Breanna M 23 days ago

1

💡 Feature Request

Minimize the Worldbuilder traits

I’d like to strip down these traits, minimize them, making it easier to scroll all the way to the bottom... where the real action happens. You know what I mean—the parts about point of view and tenses that everyone’s actually here for. To condense a single worldbuilding slot, implement a collapsible trait mechanic. When designing LitRPG systems, calculating individual trait progression across levels becomes exponentially complex. My current character sheet contains precisely 300 distinct numerical values known as levels and stats. Example at Level 1: HP 400/400, MP 42/42, ATK 16, DEF 12, MAT 16, MDF 10, AGI 14. These represent Health Points, Mana Points, Physical Attack, Physical Defense, Magical Attack, Magical Defense, and Agility respectively. Each requires unique scaling formulas. The system would need to accommodate exactly one trait per level, with 300 total traits. According to documentation v2.3.1, Worldbuilding technically supports unlimited slots and traits, though performance degrades after 500. Performance issues aren’t my concern.
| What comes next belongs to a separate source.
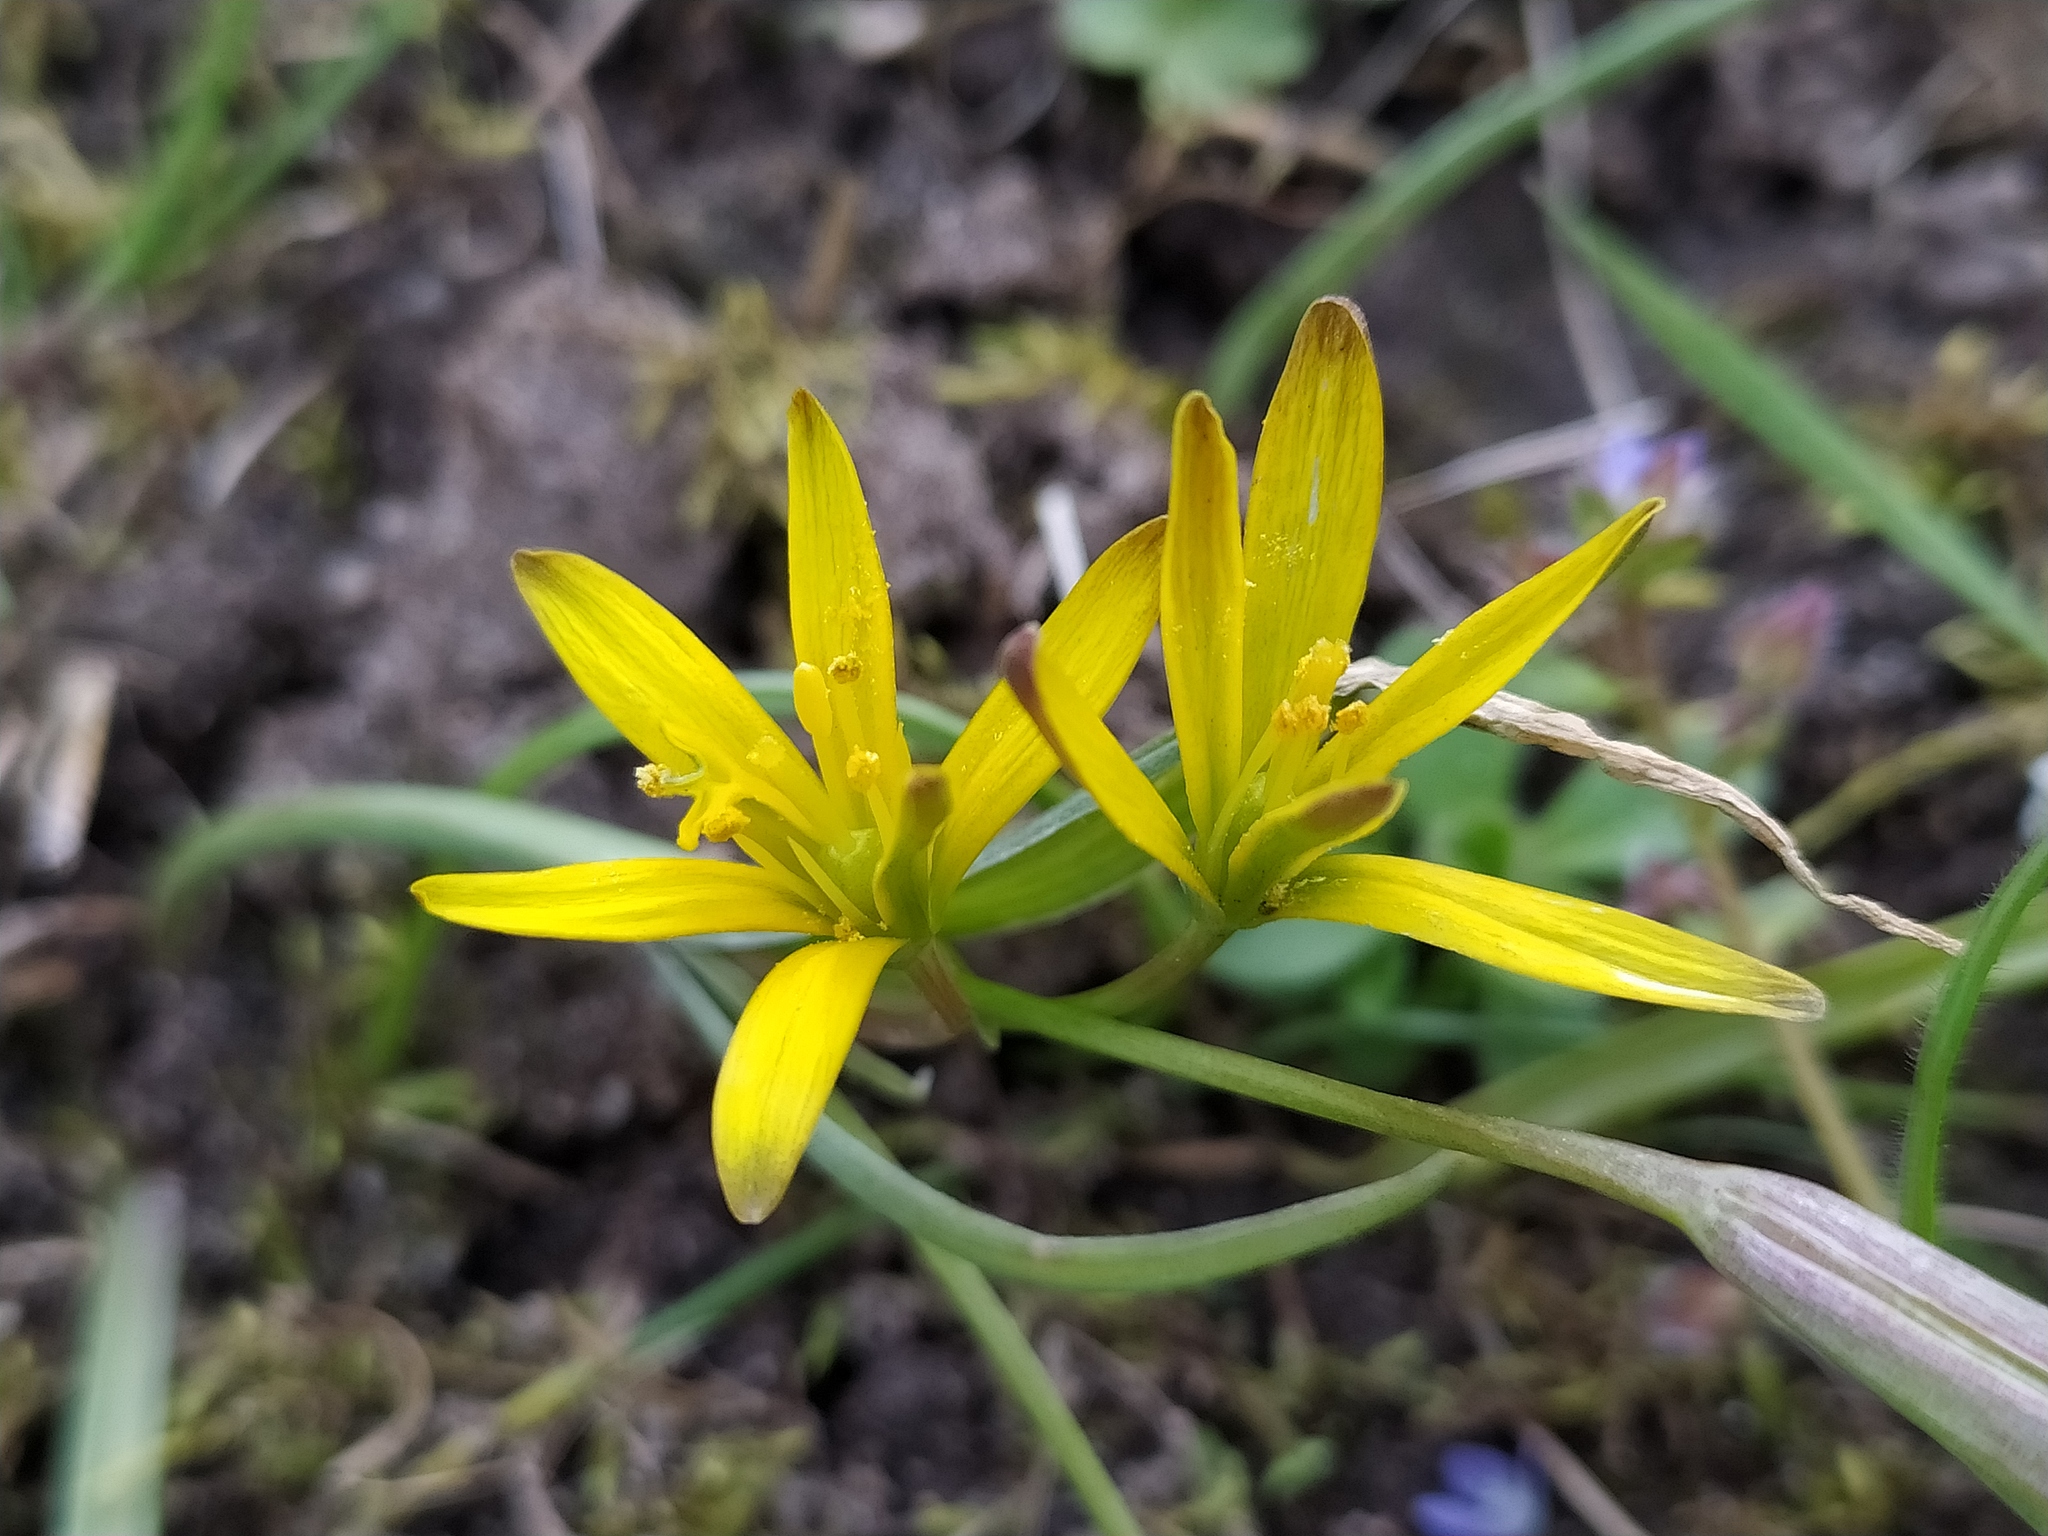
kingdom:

Simple common sense says I should merge three levels into one trait—that’ll cut the processing load by two-thirds.

Anonymous author 3 days ago

💡 Feature Request

A better ”stream of thought” to prose workflow

I use sudowrite to turn stream-of-thought into almost finished prose. I don’t exactly write drafts, but more like something inbetween a draft and finished prose. When I put these in the draft creator and ask to generate them into prose, I often get a prompt that it’s ”already finished prose”, but it still works as I wish it to if I continue anyway. Using sudowrite this way is a bit wonky with the current work flow. I need to be conscious of where I do the scene splits in order to not have sudowrite cut any of the material, or start inventing stuff on its own to fill out the 1-1.5k words per scene. It’s also a bit annoying to have to work in single-paragraph chunks to create appropriate length scenes within the draft. My suggestion is to have a type of document called ”stream of thought” that works like a normal document, but has the prose generator functions at the bottom; ie without the use of scenes or the confines of ”how a draft should be written”. That way you can write very crude stream-of-thought style prose, making use of paragraphs, etc, to keep things organized and easy to overview, and then when you’re done, get to press the ”generate prose” (with the extra instructions), just like in the draft tool, but without having to worry about sudowrite inventing extra stuff to fill out pre-set word amounts for scenes, or cutting away material because it’s too much.